Mas a afirmação (progressiva) de uma real universalidade, na consagração e garantia dos direitos às categorias sociais que até aí tinham sido excluídas dos mesmos, fundamentalmente, as mulheres, os povos dos países colonizados, as minorias étnicas, acontece depois da II Guerra Mundial. A Declaração Universal dos Direitos do Homem das Nações Unidas surge no pós-guerra como base normativa e institucional para o reconhecimento de direitos inerentes à condição humana. Entre ambas as declarações, Francesa e a da ONU, passaram mais de 150 anos.


Já em meados do século XX, com os processos de luta contra a colonização, o debate sobre os direitos surge associado ao debate sobre o desenvolvimento designadamente, o direito dos indivíduos acederem aos recursos fundamentais para uma vida condigna (o que representa uma vida condigna é alvo de discussão). Este debate foi aprofundado nos anos 80, no seio das Nações Unidas, tendo-se procurado consagrar o direito ao desenvolvimento como direito dos povos a beneficiar dos progressos económicos da humanidade, através de uma redistribuição mais justa dos recursos em 1986.

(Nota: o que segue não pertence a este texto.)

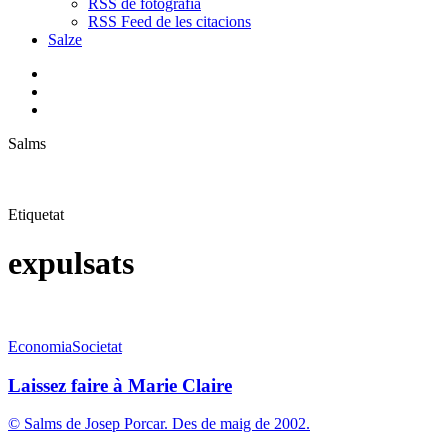
RSS de fotografia
RSS Feed de les citacions
Salze
bluesky
instagram
flickr
mastodon
search
Menu
Salms
Etiquetat
expulsats
Laissez
Economia
Societat
faire
à
Laissez faire à Marie Claire
Marie
Claire
© Salms de Josep Porcar. Des de maig de 2002.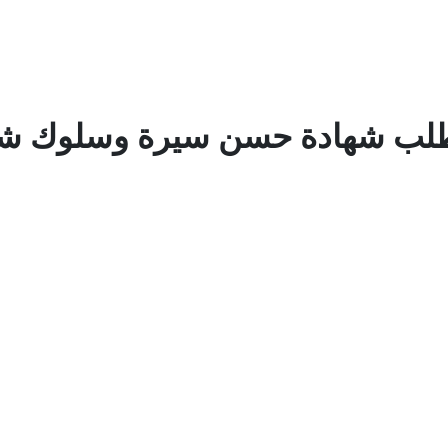
 طلب شهادة حسن سيرة وسلوك ش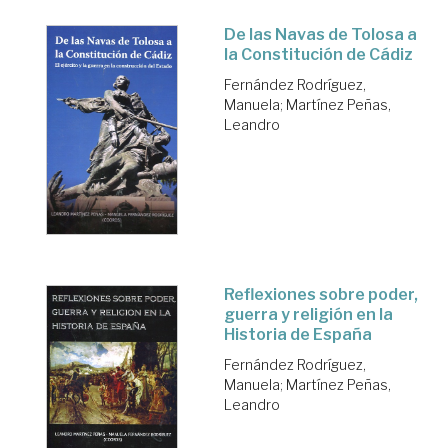
De las Navas de Tolosa a
la Constitución de Cádiz
Fernández Rodríguez,
Manuela
;
Martínez Peñas,
Leandro
Reflexiones sobre poder,
guerra y religión en la
Historia de España
Fernández Rodríguez,
Manuela
;
Martínez Peñas,
Leandro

A afirmação deste direito e do plano de acção que lhe estava subjacente, designadamente as mudanças nas condições de comércio internacional e de perdão dívida dos países mais pobres, nunca foi plenamente realizada (Nyamu-Musembi e Cornwall, 2004: 8-9).

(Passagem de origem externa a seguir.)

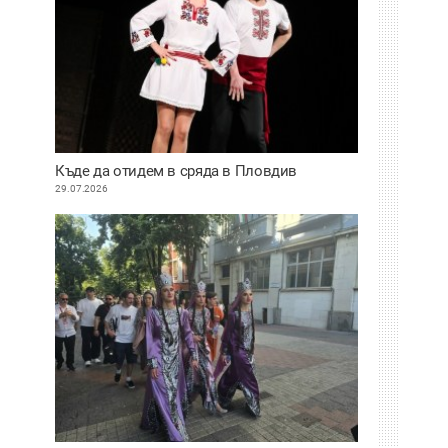
Къде да отидем в сряда в Пловдив
29.07.2026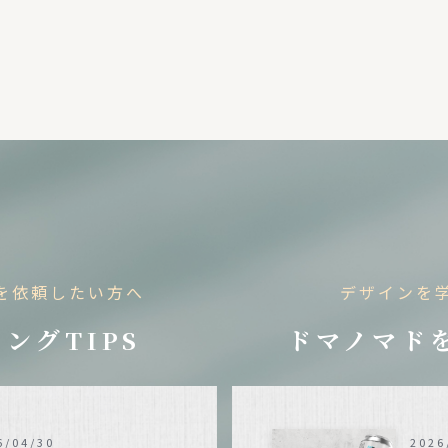
を依頼したい方へ
デザインを
ングTIPS
ドマノマド
6/04/30
2026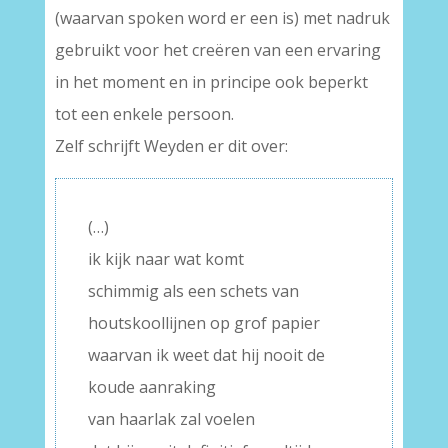
(waarvan spoken word er een is) met nadruk
gebruikt voor het creëren van een ervaring
in het moment en in principe ook beperkt
tot een enkele persoon.
Zelf schrijft Weyden er dit over:
(…)
ik kijk naar wat komt
schimmig als een schets van
houtskoollijnen op grof papier
waarvan ik weet dat hij nooit de
koude aanraking
van haarlak zal voelen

A discussão dos direitos aplicada ao desenvolvimento tem evidenciado riscos e potencialidades. Contudo, apesar da ausência de consensos e do recurso ao discurso dos direitos por actores e em contextos muito diversificados, o que comporta também o risco de esvaziar a discussão, esta abordagem implica chamar para o debate do desenvolvimento, da luta contra a pobreza e da cooperação, a sua dimensão normativa, política e ética que não é nova mas que remonta aos fundamentos das lutas de libertação dos Países em Desenvolvimento.


Contudo, a focalização da cooperação internacional na pobreza e na satisfação das necessidades fundamentais, despolitizou o desenvolvimento, tornando-o muitas vezes numa discussão de como “prestar serviços, ao maior número de pessoas, ao preço mais baixo?” (Nyamu-Musembi e Cornwall, 2004: 2).


O debate dos direitos retoma o debate sobre o poder. Retoma o debate. Como garantir direitos e deveres no quadro da cooperação internacional? Quem são os titulares dos direitos e dos deveres? Quem os pode garantir e atribuir sanções pelo não-cumprimento? Quem deve definir quais os direitos fundamentais?
A resposta a estas questões não é simples, universal ou imediata. Requer a consciência de que a mudança nas relações de poder começa no reconhecimento da sua existência, designadamente na cooperação internacional, e implica igualmente interrogar formas de responsabilização colectiva que permitam mudar sistemas de poder, de modo a ultrapassar visões da pobreza como insuficiência de recursos e a possam perspectivar na sua complexidade, incluindo a distribuição daqueles. Neste sentido, repensar termos como “ajuda” que implicam por vezes, processos de inferiorização e dependência e reclamar o sentido dos termos “direito”, “dever”, “individual”, “colectivo” e “cooperação”.